Four Training Models: Supervised, Unsupervised, Semi-supervised, Reinforcement Learning
Machine Learning
Classification
AI/ML Fundamentals
Overview
The four primary training models in machine learning are supervised, unsupervised, semi-supervised, and reinforcement learning. Supervised learning uses labeled data to train algorithms to classify data or predict outcomes. Unsupervised learning identifies patterns or groupings in unlabeled data, often used for clustering or dimensionality reduction. Semi-supervised learning bridges these two, leveraging a small amount of labeled data with a large amount of unlabeled data to improve learning accuracy. Reinforcement learning involves agents learning optimal actions through trial and error, guided by rewards or penalties. These paradigms are foundational but not mutually exclusive-hybrid models and transfer learning can blur boundaries. A limitation is that real-world data often does not fit cleanly into one paradigm, requiring nuanced model selection and sometimes custom approaches. Additionally, the success of each approach depends on data quality, availability of labels, and the specific problem context.
Governance Context
From a governance perspective, organizations must ensure data labeling practices (supervised/semi-supervised) comply with privacy frameworks like GDPR, which mandates lawful processing and data minimization. Reinforcement learning systems, especially in dynamic environments, may require ongoing monitoring under ISO/IEC 23894:2023 to detect emergent harmful behaviors. Controls such as NIST AI RMF's 'Data and Input Validity' and 'Performance Monitoring' are essential for all four models. Additionally, documentation obligations under the EU AI Act require clear articulation of model selection rationale and associated risks, particularly where unsupervised or reinforcement learning models are deployed in high-stakes contexts. Two concrete obligations include: (1) Implementing robust data provenance and labeling documentation to demonstrate compliance with data protection laws, and (2) Establishing continuous performance monitoring and incident reporting mechanisms to promptly identify and mitigate unintended model behaviors.

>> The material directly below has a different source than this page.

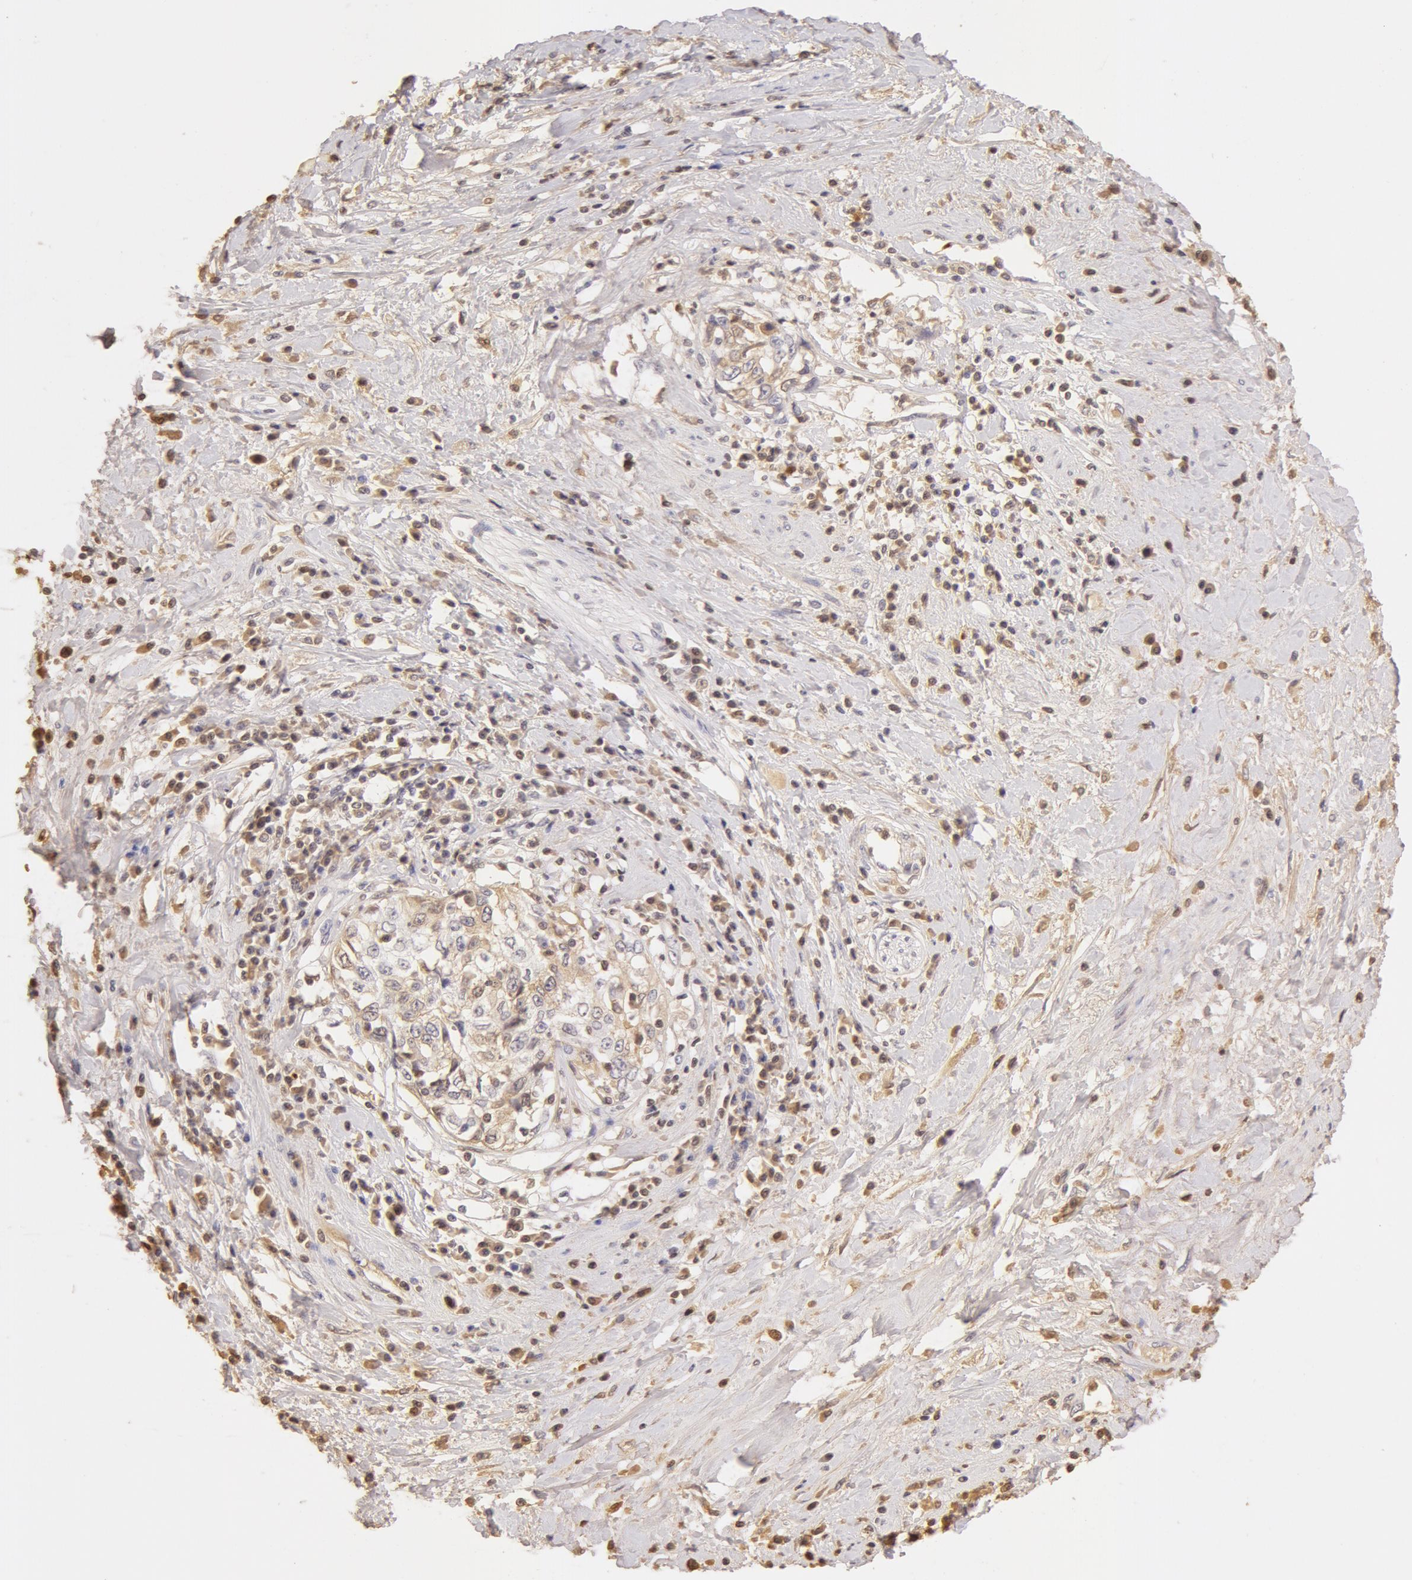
{"staining": {"intensity": "weak", "quantity": "25%-75%", "location": "cytoplasmic/membranous"}, "tissue": "cervical cancer", "cell_type": "Tumor cells", "image_type": "cancer", "snomed": [{"axis": "morphology", "description": "Squamous cell carcinoma, NOS"}, {"axis": "topography", "description": "Cervix"}], "caption": "A brown stain highlights weak cytoplasmic/membranous positivity of a protein in squamous cell carcinoma (cervical) tumor cells. (brown staining indicates protein expression, while blue staining denotes nuclei).", "gene": "AHSG", "patient": {"sex": "female", "age": 57}}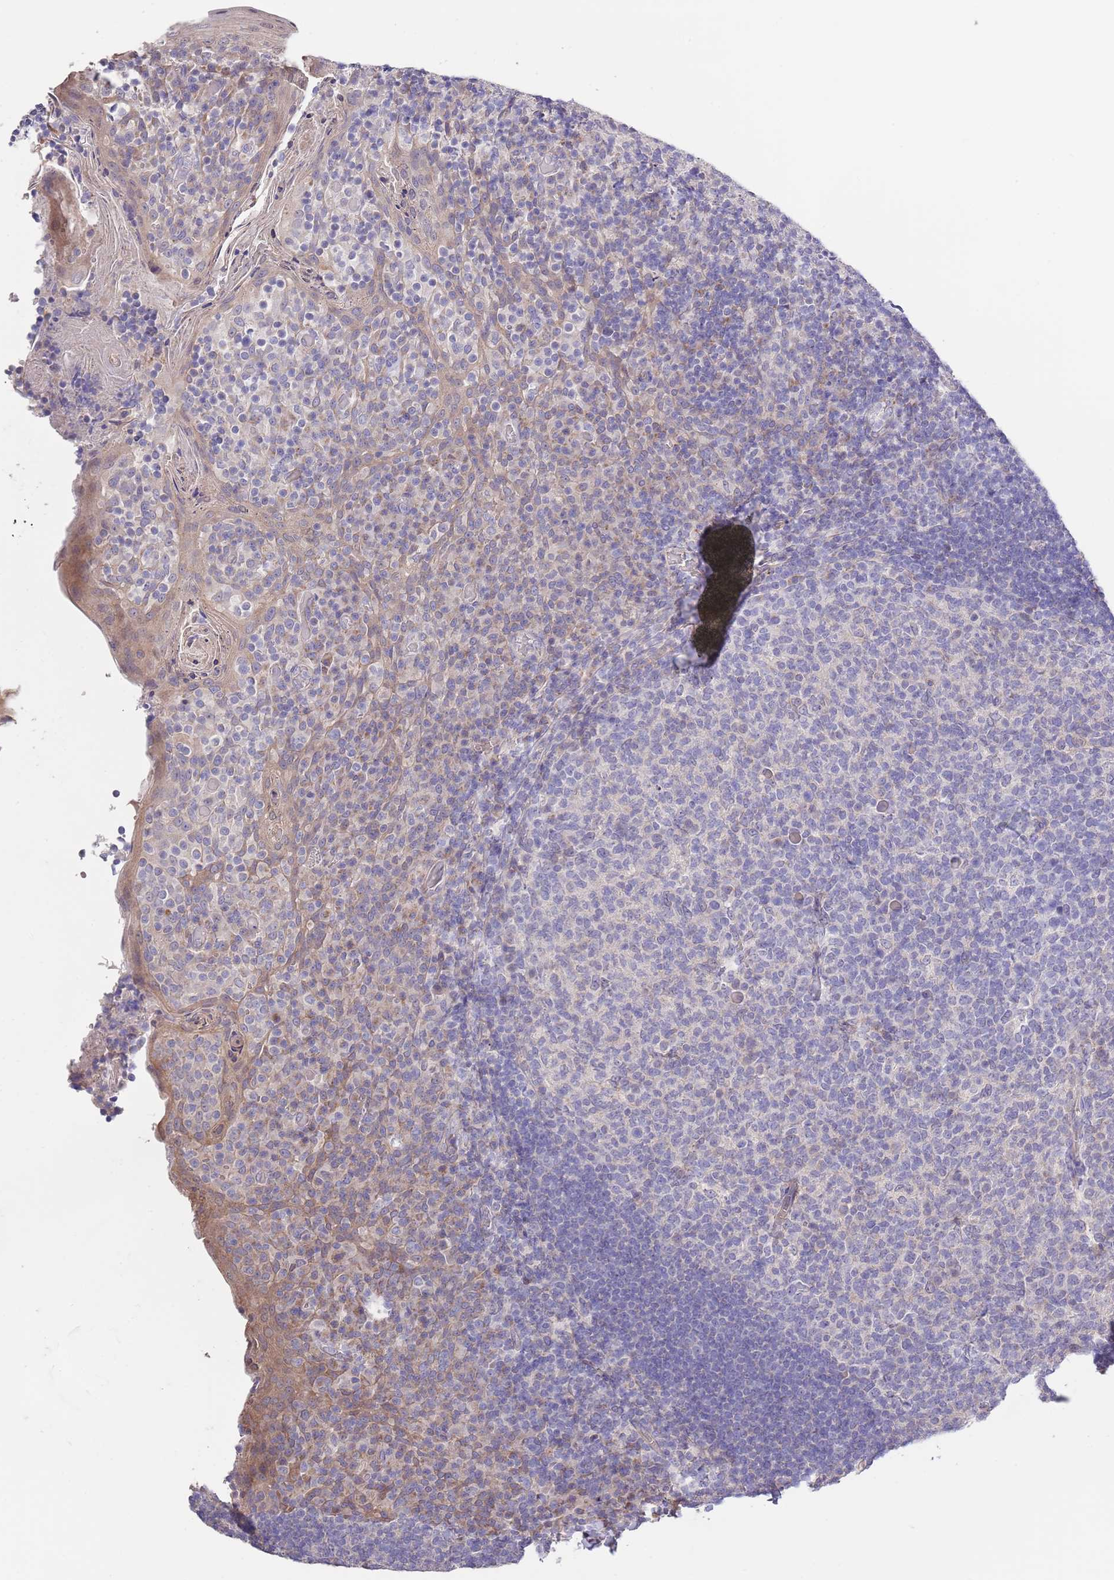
{"staining": {"intensity": "negative", "quantity": "none", "location": "none"}, "tissue": "tonsil", "cell_type": "Germinal center cells", "image_type": "normal", "snomed": [{"axis": "morphology", "description": "Normal tissue, NOS"}, {"axis": "topography", "description": "Tonsil"}], "caption": "Image shows no significant protein positivity in germinal center cells of normal tonsil. (DAB IHC, high magnification).", "gene": "LIPJ", "patient": {"sex": "female", "age": 10}}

Ethical & Societal Implications
The choice of training model impacts fairness, accountability, and transparency. Supervised and semi-supervised learning may inherit biases from labeled data, while unsupervised models can reinforce hidden structures that disadvantage minority groups. Reinforcement learning systems may develop unsafe or unethical strategies if reward functions are poorly designed or misaligned with societal norms. These issues necessitate robust oversight, continuous monitoring, and stakeholder engagement to ensure systems do not perpetuate harm or undermine trust. Additionally, semi-supervised models raise concerns about the use of large amounts of unlabeled data, potentially implicating consent and data provenance issues.
Key Takeaways
Four main training models underpin most machine learning systems.; Model choice affects explainability, risk, and governance obligations.; Supervised and semi-supervised models require careful data labeling and privacy controls.; Reinforcement learning needs ongoing monitoring to detect emergent risks.; Real-world applications often require hybrid or nuanced approaches beyond textbook definitions.; Regulatory compliance requires documentation of model choice and risk management.; Bias and fairness concerns are present across all training models and must be addressed.